Data types
In this post I'll discuss Rust's data types. These are roughly equivalent to
classes, structs, and enums in C++. One difference with Rust is that data and
behaviour are much more strictly separated in Rust than C++ (or Java, or other
OO languages). Behaviour is defined by functions and those can be defined in
traits and impl
s (implementations), but traits cannot contain data, they are
similar to Java's interfaces in that respect. I'll cover traits and impls in a
later post, this one is all about data.
Structs
A rust struct is similar to a C struct or a C++ struct without methods. Simply a list of named fields. The syntax is best seen with an example:
struct S {
field1: int,
field2: SomeOtherStruct
}
Here we define a struct called S
with two fields.

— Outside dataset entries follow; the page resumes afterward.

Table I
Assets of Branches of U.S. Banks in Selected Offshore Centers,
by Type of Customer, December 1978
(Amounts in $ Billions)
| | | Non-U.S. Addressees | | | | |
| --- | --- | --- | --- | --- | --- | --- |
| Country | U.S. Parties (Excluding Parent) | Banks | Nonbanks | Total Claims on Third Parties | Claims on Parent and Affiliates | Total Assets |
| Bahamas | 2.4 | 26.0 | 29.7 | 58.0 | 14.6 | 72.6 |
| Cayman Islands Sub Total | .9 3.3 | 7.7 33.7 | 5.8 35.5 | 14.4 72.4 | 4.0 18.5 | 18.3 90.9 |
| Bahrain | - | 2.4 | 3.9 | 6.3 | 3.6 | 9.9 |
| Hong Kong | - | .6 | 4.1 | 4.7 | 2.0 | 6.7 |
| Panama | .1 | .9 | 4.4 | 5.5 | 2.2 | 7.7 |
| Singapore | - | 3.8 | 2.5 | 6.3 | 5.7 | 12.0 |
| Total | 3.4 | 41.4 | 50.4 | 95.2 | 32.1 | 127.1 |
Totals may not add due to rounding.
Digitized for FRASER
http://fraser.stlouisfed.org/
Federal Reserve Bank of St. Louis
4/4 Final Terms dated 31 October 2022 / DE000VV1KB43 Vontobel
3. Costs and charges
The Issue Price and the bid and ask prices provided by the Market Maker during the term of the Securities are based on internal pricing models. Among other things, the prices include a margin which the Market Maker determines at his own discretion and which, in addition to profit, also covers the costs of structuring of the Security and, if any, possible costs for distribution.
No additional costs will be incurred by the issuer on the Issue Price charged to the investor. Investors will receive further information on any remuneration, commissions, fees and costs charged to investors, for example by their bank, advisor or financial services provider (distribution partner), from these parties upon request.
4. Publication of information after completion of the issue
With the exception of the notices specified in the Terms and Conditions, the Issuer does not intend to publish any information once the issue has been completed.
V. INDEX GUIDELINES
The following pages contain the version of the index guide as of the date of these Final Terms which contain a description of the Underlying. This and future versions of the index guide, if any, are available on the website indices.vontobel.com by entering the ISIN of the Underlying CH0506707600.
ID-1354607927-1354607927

The fields are comma
separated; if you like, you can comma-terminate the last field too.
Structs introduce a type. In the example, we could use S
as a type.
SomeOtherStruct
is assumed to be another struct (used as a type in the
example), and (like C++) it is included by value, that is, there is no pointer
to another struct object in memory.
Fields in structs are accessed using the .

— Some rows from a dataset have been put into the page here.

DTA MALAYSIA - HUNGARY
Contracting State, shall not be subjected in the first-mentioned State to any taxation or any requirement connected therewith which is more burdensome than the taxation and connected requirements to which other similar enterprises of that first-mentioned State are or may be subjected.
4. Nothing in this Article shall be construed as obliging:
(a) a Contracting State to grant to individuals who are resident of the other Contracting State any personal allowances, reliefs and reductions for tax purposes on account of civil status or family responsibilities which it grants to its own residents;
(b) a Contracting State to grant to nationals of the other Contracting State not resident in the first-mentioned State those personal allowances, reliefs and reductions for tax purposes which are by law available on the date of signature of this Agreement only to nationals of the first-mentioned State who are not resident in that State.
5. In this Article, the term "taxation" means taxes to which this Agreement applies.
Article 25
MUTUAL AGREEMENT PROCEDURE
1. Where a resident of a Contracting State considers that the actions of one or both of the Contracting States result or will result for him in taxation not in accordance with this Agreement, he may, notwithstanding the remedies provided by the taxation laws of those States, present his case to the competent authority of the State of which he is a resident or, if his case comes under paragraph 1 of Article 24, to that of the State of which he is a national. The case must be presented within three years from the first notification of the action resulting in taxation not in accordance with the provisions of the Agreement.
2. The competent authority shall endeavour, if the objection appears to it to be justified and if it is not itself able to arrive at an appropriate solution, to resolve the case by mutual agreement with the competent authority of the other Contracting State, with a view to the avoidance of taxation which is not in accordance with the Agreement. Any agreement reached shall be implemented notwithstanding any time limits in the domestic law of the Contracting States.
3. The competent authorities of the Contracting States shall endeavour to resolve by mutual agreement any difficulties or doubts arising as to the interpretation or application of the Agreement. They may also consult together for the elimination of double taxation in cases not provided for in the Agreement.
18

operator and their name. An example
of struct use:
fn foo(s1: S, s2: &S) {
let f = s1.field1;
if f == s2.field1 {
println!("field1 matches!");
}
}
Here s1
is struct object passed by value and s2
is a struct object passed by
reference. As with method call, we use the same .
to access fields in both, no
need for ->
.
Structs are initialised using struct literals. These are the name of the struct and values for each field. For example,
fn foo(sos: SomeOtherStruct) {
let x = S { field1: 45, field2: sos }; // initialise x with a struct literal
println!("x.field1 = {}", x.field1);
}
Structs cannot be recursive, that is you can't have cycles of struct names
involving definitions and field types. This is because of the value semantics of
structs. So for example, struct R { r: Option<R> }
is illegal and will cause a
compiler error (see below for more about Option). If you need such a structure
then you should use some kind of pointer; cycles with pointers are allowed:
struct R {
r: Option<Box<R>>
}
If we didn't have the Option
in the above struct, there would be no way to
instantiate the struct and Rust would signal an error.
Structs with no fields do not use braces in either their definition or literal use. Definitions do need a terminating semi-colon though, presumably just to facilitate parsing.
struct Empty;
fn foo() {
let e = Empty;
}
Tuples
Tuples are anonymous, heterogeneous sequences of data. As a type, they are
declared as a sequence of types in parentheses. Since there is no name, they are
identified by structure. For example, the type (int, int)
is a pair of
integers and (i32, f32, S)
is a triple. Tuple values are initialised in the
same way as tuple types are declared, but with values instead of types for the
components, e.g., (4, 5)
. An example:
// foo takes a struct and returns a tuple
fn foo(x: SomeOtherStruct) -> (i32, f32, S) {
(23, 45.82, S { field1: 54, field2: x })
}
Tuples can be used by destructuring using a let
expression, e.g.,
fn bar(x: (int, int)) {
let (a, b) = x;
println!("x was ({}, {})", a, b);
}
We'll talk more about destructuring next time.
Tuple structs
Tuple structs are named tuples, or alternatively, structs with unnamed fields.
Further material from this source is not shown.